Was ist passiert? Der Bundesrat hat einen Vorschlag zur Einführung der Individualbesteuerung präsentiert. Damit will er die sogenannte Heiratsstrafe abschaffen. Denn verheiratete und gleichgeschlechtliche Paare, die in einer eingetragenen Partnerschaft leben und eine gemeinsame Steuererklärung ausfüllen, müssen bei gleichem Jahreseinkommen teilweise höhere Steuern entrichten als unverheiratete Paare mit zwei getrennten Steuerveranlagungen.
Wer ist von der Heiratsstrafe betroffen? Sie trifft hauptsächlich Gutverdienende, also Ehen, bei denen jeder Ehepartner 75'000 bis 125'000 Franken Jahreseinkommen erzielt. Das sind gemäss Angaben des Bundes aus dem Jahr 2019 rund 454'000 Zweiverdiener-Ehepaare und 250'000 Rentner-Ehepaare, die bis zu 1.5 Milliarden Franken Steuern in die direkte Bundessteuer einzahlen.
Gibt es noch weitere Ansätze zur Beseitigung der Heiratsstrafe? Ja, mehrere. Der Vorschlag des Bundesrates ist gleichzeitig der indirekte Gegenvorschlag zu einer Volksinitiative der FDP-Frauen, die vor eineinhalb Jahren eingereicht wurde. Die sogenannte «Steuergerechtigkeits-Initiative» verlangt im Grundsatz das Gleiche wie der Bundesrat selbst vorgelegt hat, mit dem Unterschied, dass eine Initiative die Verfassung ändert, während der Bundesrat hierbei auf Gesetzesebene agiert. Weil die Arbeiten dazu bereits fortgeschritten seien und der Bundesrat den Gesetzesweg bevorzuge, lehne er die Initiative ab, heisst es in der Botschaft . Daneben hat die Mitte-Partei zwei Volksinitiativen zur Ehediskriminierung bei Steuern und Renten lanciert, aber noch nicht eingereicht. Die Frist läuft am 27. März aus.

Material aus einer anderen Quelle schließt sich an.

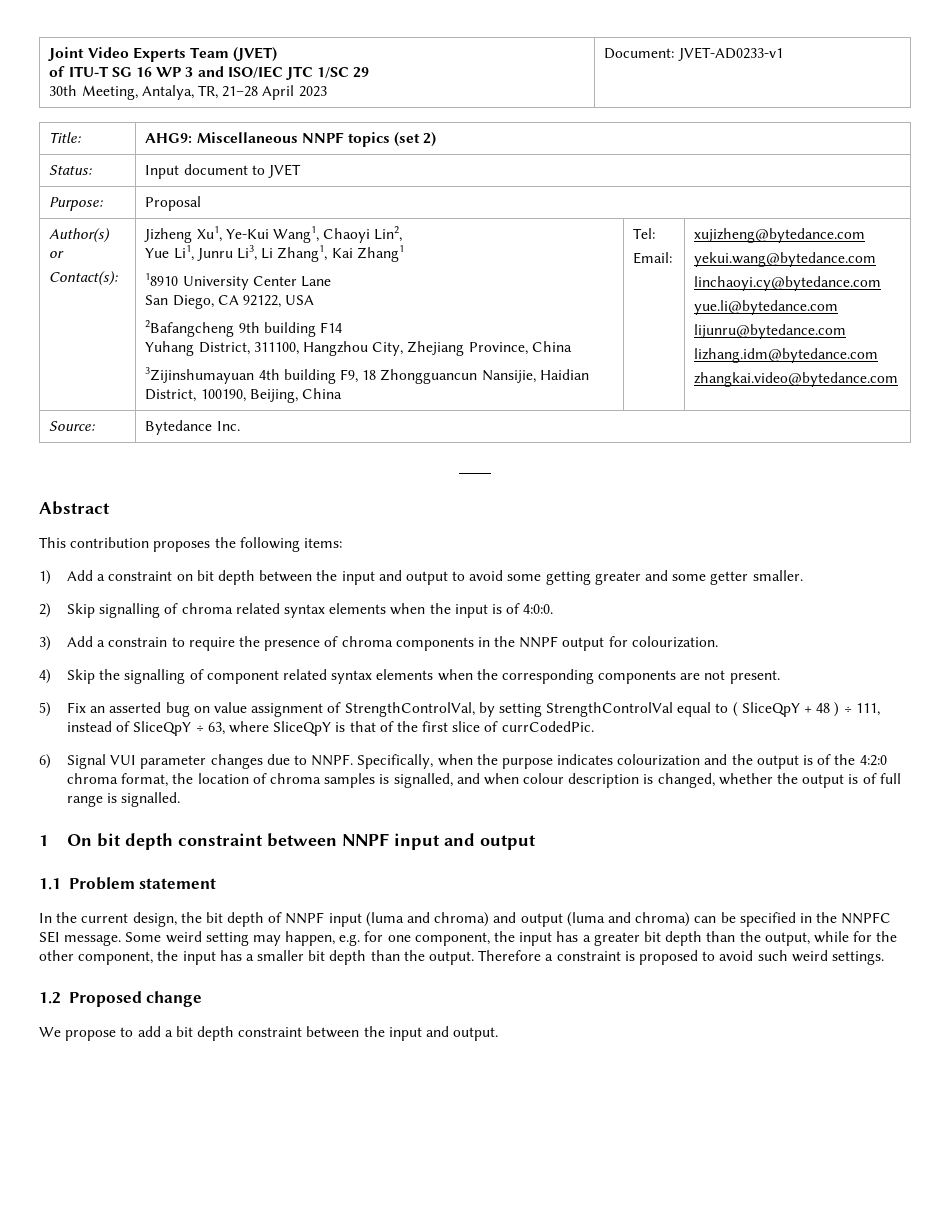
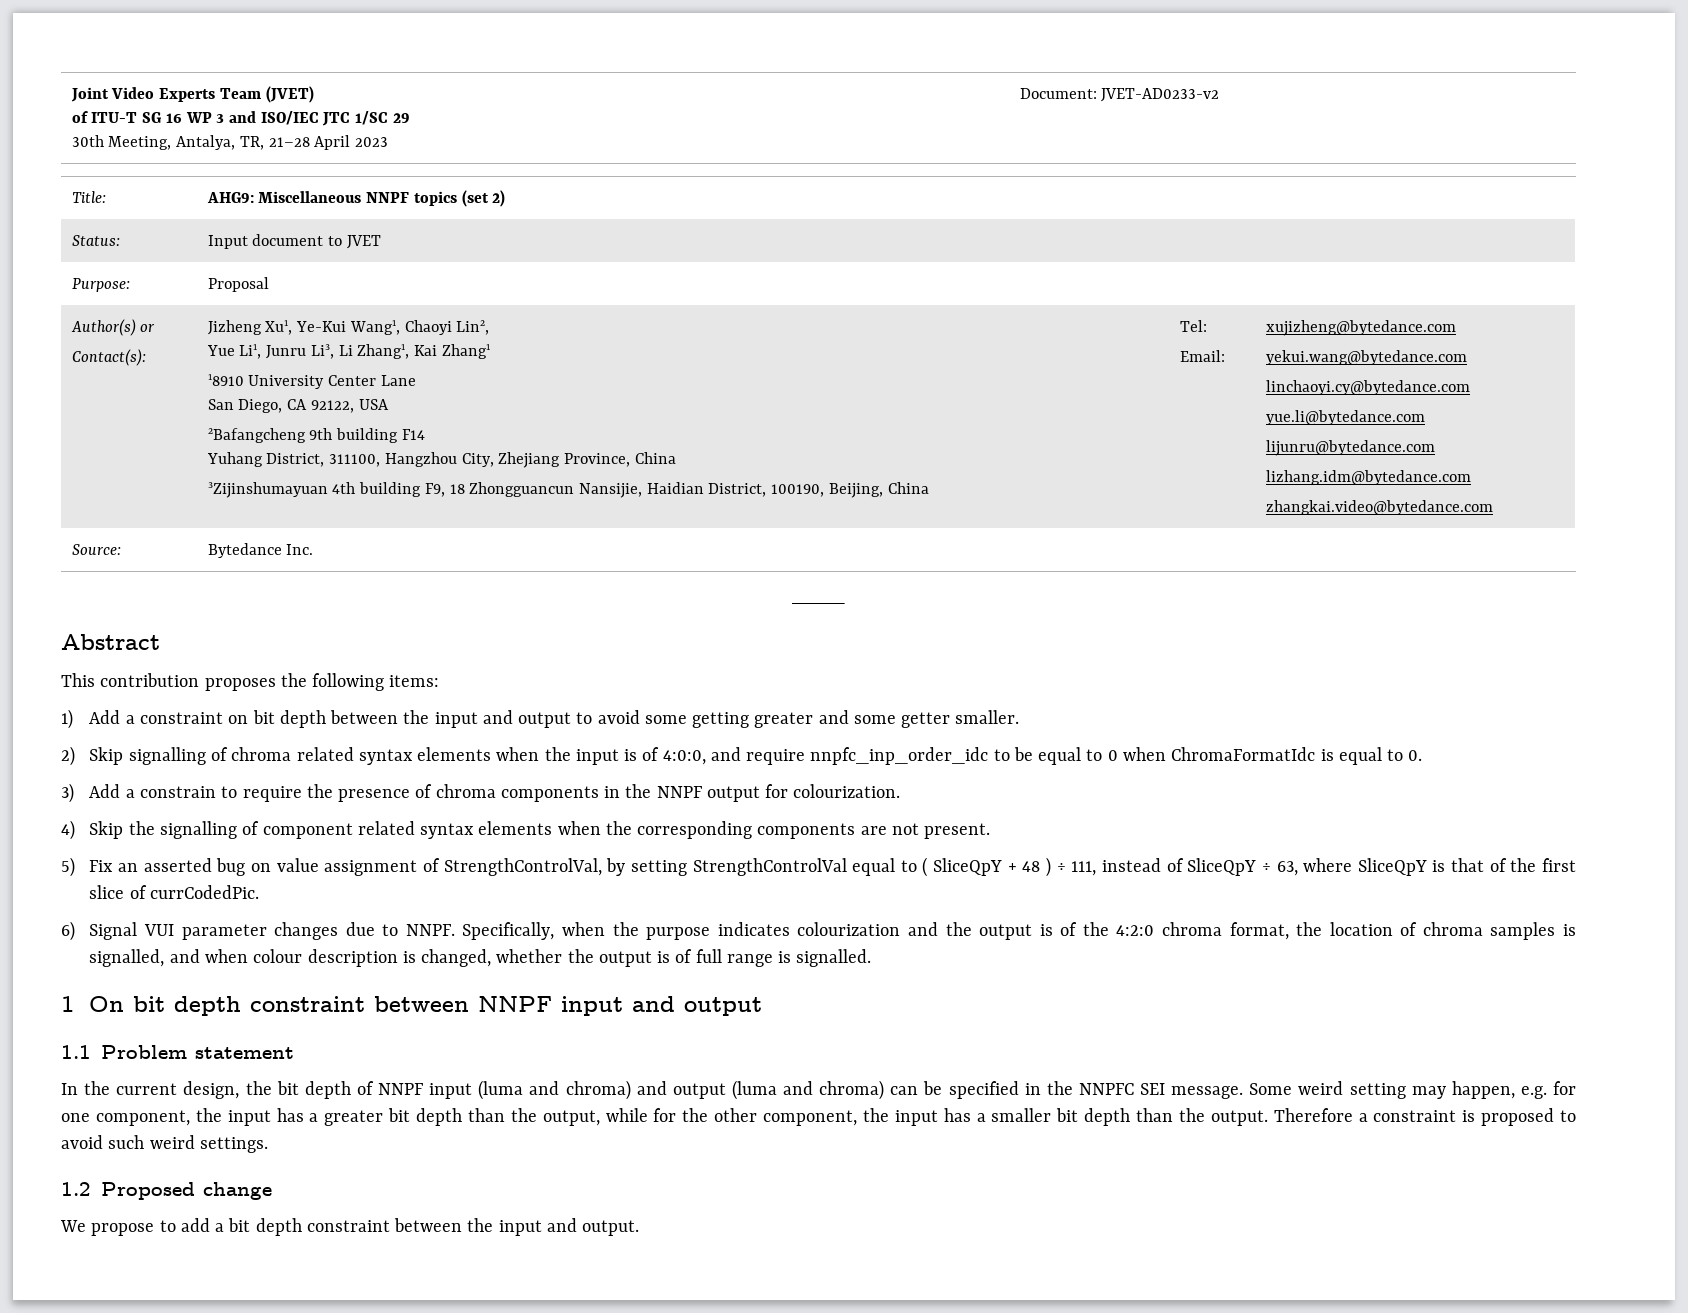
[677,47,783,61] JVET-AD0233-v1 -> [1101,88,1220,102] JVET-AD0233-v2
[523,604,554,614] 4:0:0. -> [662,747,1423,765] 4:0:0, and require nnpfc_inp_order_idc to be equal to 0 when ChromaFormatIdc is equal to 0.

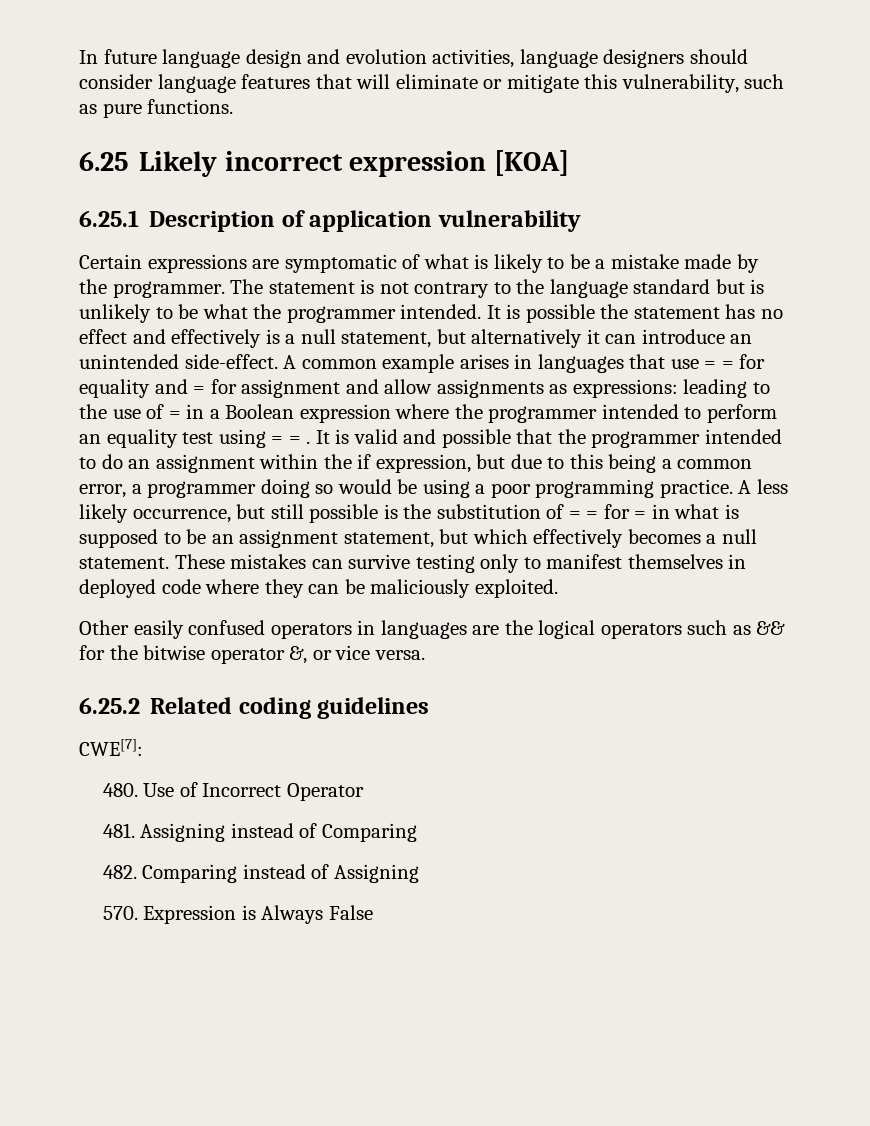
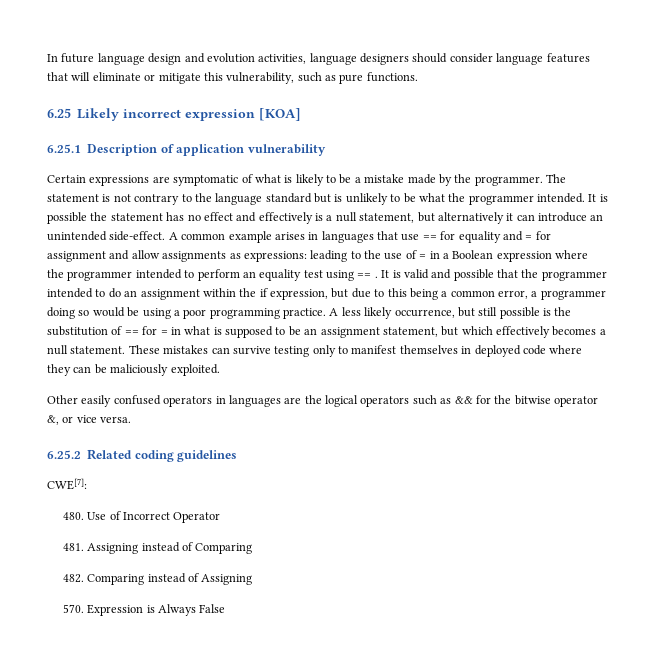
[704,361,734,369] = = -> [422,235,437,240] ==
[271,436,301,444] = = -> [357,273,372,278] ==
[568,511,599,519] = = -> [124,330,139,335] ==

Was fordern die beiden Mitte-Volksinitiativen? «Faire Steuern und Renten endlich auch für Ehepaare»: Mit diesem Slogan sammelt die Mitte-Partei mit Unterstützung der EVP Unterschriften für zwei Volksbegehren. Die Initiativen mit den Titeln «Ja zu fairen Steuern» und «Ja zu fairen AHV-Renten» zielen darauf ab, dass alle Paare – ob verheiratet oder nicht – in Zukunft gleich viele Steuern bezahlen und gleich hohe Renten erhalten sollen. Hinsichtlich der Steuern will die Mitte eine alternative Berechnungsmethode einführen, die der Besteuerung von unverheirateten Paaren entspricht. Bezahlen müsste das verheiratete Paar dann nur den tieferen Steuerbetrag. Wie viele Steuereinnahmen dem Bund dadurch entgehen und wer dafür aufkommt, bleibt unklar.
Wie geht es weiter? Nachdem der Bundesrat seine Botschaft zum indirekten Gegenvorschlag und der Initiative der FDP-Frauen präsentiert hat, gelangen die Geschäfte an die zuständigen Kommissionen von National- und Ständerat, bevor es dann in den Räten – wahrscheinlich erst nächstes Jahr – behandelt würde. Hinzu kommt: Bundesrätin Karin Keller-Sutter sagte an der Medienkonferenz, dass die Kantone, die die Einführung der Individualbesteuerung ebenfalls mittragen müssten, eine zehnjährige Übergangsphase forderten. Man könne aber mit den Kantonen später darüber verhandeln. Doch allein das zeigt: Es dürfte noch eine Weile dauern, bis verheiratete Paare hinsichtlich ihrer Besteuerung nicht mehr diskriminiert werden.